Timur, Bursa, İznik ve İzmir'i ele geçirmiş ve yağmalamıştır. Sekiz ay kadar Anadolu'da kalan Timur, gittiği her yere Yıldırım Beyazid'i de götürmüştür. Bu esarete daha fazla dayanamayan Yıldırım Beyazid, 8 Mart 1403'te Akşehir'de hastalanmış ve hayatını kaybetmiştir. Ölüm şekliyle ilgili farklı rivayetler de vardır.

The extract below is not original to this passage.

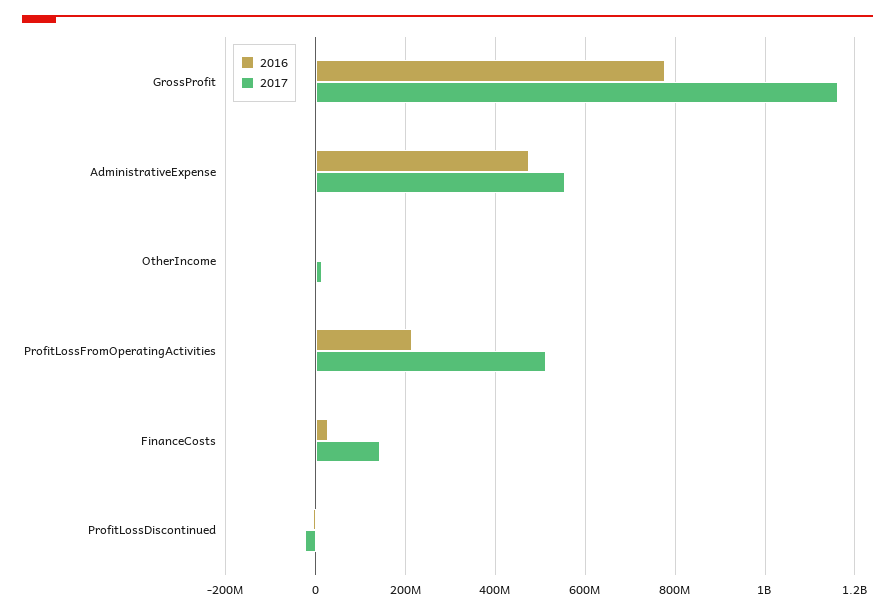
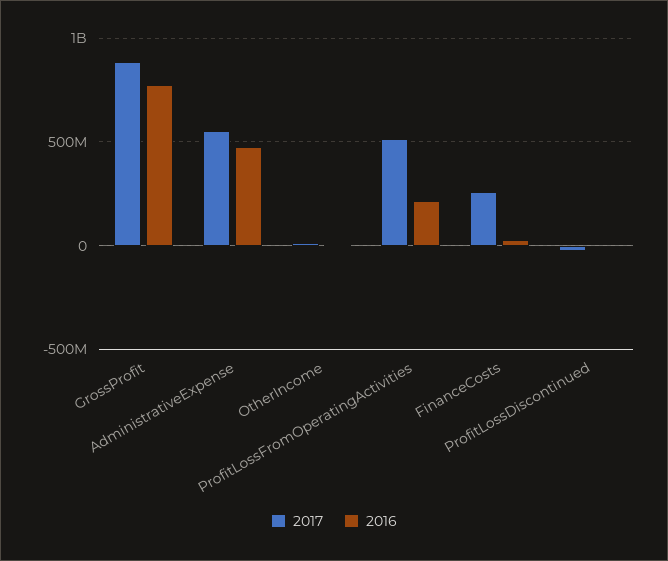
2017, GrossProfit: 1160000000 -> 900000000
2017, FinanceCosts: 140000000 -> 250000000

Yıldırım Bayezid'in naaşı geçici olarak Akşehir'de Seyyid Mahmud Hayrani'nin türbesine defnedilmiştir. Ancak, Musa Çelebi'ye babası Yıldırım'ın naaşını alıp Bursa'ya birlikte götürmesi buyruğu verilmiştir. Bazı kaynaklara göre cenaze Musa Çelebi tarafından Bursa'ya getirilmiş ve Yıldırım Camii yanındaki türbesine gömülmüştür. Diğer kaynaklar ise Musa Çelebi'nin babasının naaşını mumyalanmış olarak Germiyanoğlu Yakup Bey'e Kütahya'ya getirdiğini; burada naaşın saklandığını ve 1404'te Çelebi Mehmed tarafından Bursa'ya getirilerek türbesine gömüldüğü yazılıdır.